留学レポート

イギリス/オックスフォード大学

平成27年度9月

写真:大学の食堂(Dining Hall)です。

平成27年9月、大真奨学生として英国留学を開始してから、初めての報告書の提出です。奨学生という身分で、大真株式会社にサポートをしていただきながら、留学をさせていただけることを本当に幸せに感じております。特に留学先の大学では、クラスメートの多くが国や企業から補助を受けながら学んでいるため、どういう団体から奨学金を受給しているのかも一つの話題の種になります。大真奨学生として、日本の企業から支援を受けて英国での学びを可能にしている話を他の国籍の学生にすることも一つの文化交流だと感じる日々です。

私が到着した、イギリスの夏〜秋の時期は大変に過ごしやすいです。気温も毎日15度くらい、日が沈むのも毎晩20時過ぎで、綺麗な街並みを散策するには年間の中で一番適した時期です。事前の課題図書や今、履修をしている準備コースの課題に追われながらも隙間時間には、生活の基盤を築くことも兼ねてなるべく外に出るようにしています。私が現在、勉強をしている英国のオックスフォードの街は学生都市で、街自体が38個の大学のカレッジから成り立っています。学生や教員は必ず、そのうちの一つのカレッジに所属をします。学生は勉学や私生活を同じカレッジに所属をする他の学生と共にすることから、大学という枠組みに加えて、カレッジという枠組みでの交流関係を築くことができます。オックスフォードに到着してまだ日が浅いこともあり、自分の中ではハリーポッターの寮制度と同じようなシステムだと言い聞かせて、理解をしています。蛇足ですが、ハリーポッターの映画に登場する食堂もオックスフォードのカレッジのダイニングホールが撮影に使用されていて、そこで日々食事をすることができるのもカレッジに所属をするメリットだと思っています。
◇ ◇ ◇ ◇
## 取り組む問題
(1) 留学レポートについて、次の問いに答えよ。
(a) 筆者が到着した時期の気温は、毎日何度くらいか。
(b) オックスフォードの街は、いくつのカレッジから成り立っているか。
(c) 筆者はどのような身分で留学しているか。
(2) 留学レポートによれば、留学先の大学で、どの団体から奨学金を受けているかが話題の種になるのはなぜか。1〜3文で説明せよ。
(3) 留学レポートの最後の文に続けて、その先を書いてください。
◇ ◇ ◇ ◇
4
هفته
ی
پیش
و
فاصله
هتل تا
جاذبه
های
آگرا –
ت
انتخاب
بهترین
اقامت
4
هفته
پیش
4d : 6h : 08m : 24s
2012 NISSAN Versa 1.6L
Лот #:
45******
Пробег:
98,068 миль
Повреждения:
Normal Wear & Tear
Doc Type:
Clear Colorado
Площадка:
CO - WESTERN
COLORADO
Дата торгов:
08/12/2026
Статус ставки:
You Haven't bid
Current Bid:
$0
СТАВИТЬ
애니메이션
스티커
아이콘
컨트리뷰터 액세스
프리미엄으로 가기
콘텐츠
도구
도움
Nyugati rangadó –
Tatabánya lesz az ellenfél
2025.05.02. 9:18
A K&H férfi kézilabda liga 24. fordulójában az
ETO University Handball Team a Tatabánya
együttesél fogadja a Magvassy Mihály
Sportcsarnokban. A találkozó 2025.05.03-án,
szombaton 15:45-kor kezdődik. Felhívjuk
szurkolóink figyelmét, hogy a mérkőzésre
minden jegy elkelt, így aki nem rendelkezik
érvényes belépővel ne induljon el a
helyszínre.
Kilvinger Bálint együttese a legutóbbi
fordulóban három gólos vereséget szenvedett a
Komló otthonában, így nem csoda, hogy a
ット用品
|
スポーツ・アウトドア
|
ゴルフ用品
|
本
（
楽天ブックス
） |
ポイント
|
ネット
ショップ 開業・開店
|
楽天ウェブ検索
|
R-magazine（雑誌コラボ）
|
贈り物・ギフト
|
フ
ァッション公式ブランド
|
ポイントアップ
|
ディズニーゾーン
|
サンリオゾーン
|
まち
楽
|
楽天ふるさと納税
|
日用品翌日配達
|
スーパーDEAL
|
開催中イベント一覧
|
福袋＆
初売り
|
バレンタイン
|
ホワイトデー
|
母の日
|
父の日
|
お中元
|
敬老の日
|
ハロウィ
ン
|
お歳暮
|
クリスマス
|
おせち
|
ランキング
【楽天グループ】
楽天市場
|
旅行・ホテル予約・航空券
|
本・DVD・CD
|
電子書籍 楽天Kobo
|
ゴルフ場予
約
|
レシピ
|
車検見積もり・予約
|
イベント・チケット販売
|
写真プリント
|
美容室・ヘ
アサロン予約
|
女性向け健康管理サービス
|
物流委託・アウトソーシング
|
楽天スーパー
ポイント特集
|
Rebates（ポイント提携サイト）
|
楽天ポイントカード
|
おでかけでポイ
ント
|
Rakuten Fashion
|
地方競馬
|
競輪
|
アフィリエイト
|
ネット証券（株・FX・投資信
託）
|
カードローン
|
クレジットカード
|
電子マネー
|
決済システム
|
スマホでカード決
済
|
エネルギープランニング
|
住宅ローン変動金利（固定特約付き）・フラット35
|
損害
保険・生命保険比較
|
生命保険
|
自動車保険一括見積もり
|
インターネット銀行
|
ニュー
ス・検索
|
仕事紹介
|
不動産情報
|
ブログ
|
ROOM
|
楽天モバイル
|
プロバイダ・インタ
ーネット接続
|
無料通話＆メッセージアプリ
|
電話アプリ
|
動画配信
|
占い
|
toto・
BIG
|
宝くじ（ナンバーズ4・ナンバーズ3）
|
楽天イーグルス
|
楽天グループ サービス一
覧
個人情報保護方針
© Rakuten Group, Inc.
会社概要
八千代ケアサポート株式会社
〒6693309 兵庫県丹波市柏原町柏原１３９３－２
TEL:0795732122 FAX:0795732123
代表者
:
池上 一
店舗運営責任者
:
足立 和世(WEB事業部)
◇ ◇ ◇ ◇
## 解答一覧
(1)
(a) 15度くらい
(b) 38個
(c) 大真奨学生

(2) クラスメートの多くが、国や企業から補助を受けながら学んでいるからである。

(3)
10月から修士課程のプログラムを開始しますが、一足先に英国・オックスフォードに到着をして、大学で勉強を開始しました。現在は所属するデパートメントで統計分析の勉強をし、9月初旬から修士課程の準備コースに所属しています。授業では、アカデミアとして論文執筆をする際に課題になる事柄の分析等をしています。

大学は大変に国際色が豊かで、教授、チューター、スタッフ、学生共に世界中から集まっていて、イギリスにいながらにして、様々な国籍の人々と意見交換をすることができます。修士課程に所属する学生は年齢層も幅広く、たわいもない話のつもりが、難民受け入れの是非、英国のEU離脱の是非、出身国の教育制度、政治、文化等、大変に興味深い話に展開することも多々あります。修士課程の授業が開始後は、研究室に籠もりがちになることもあると思います。しかし、オックスフォード特有のカレッジの枠組みを存分に活用して、国際色豊かな環境で、異なる学問領域を深めている他の学生、教授と出会う機会を大切にしていきたいと思っています。

平成27年度10月

写真: 入学式(Matriculation Ceremony)の様子です。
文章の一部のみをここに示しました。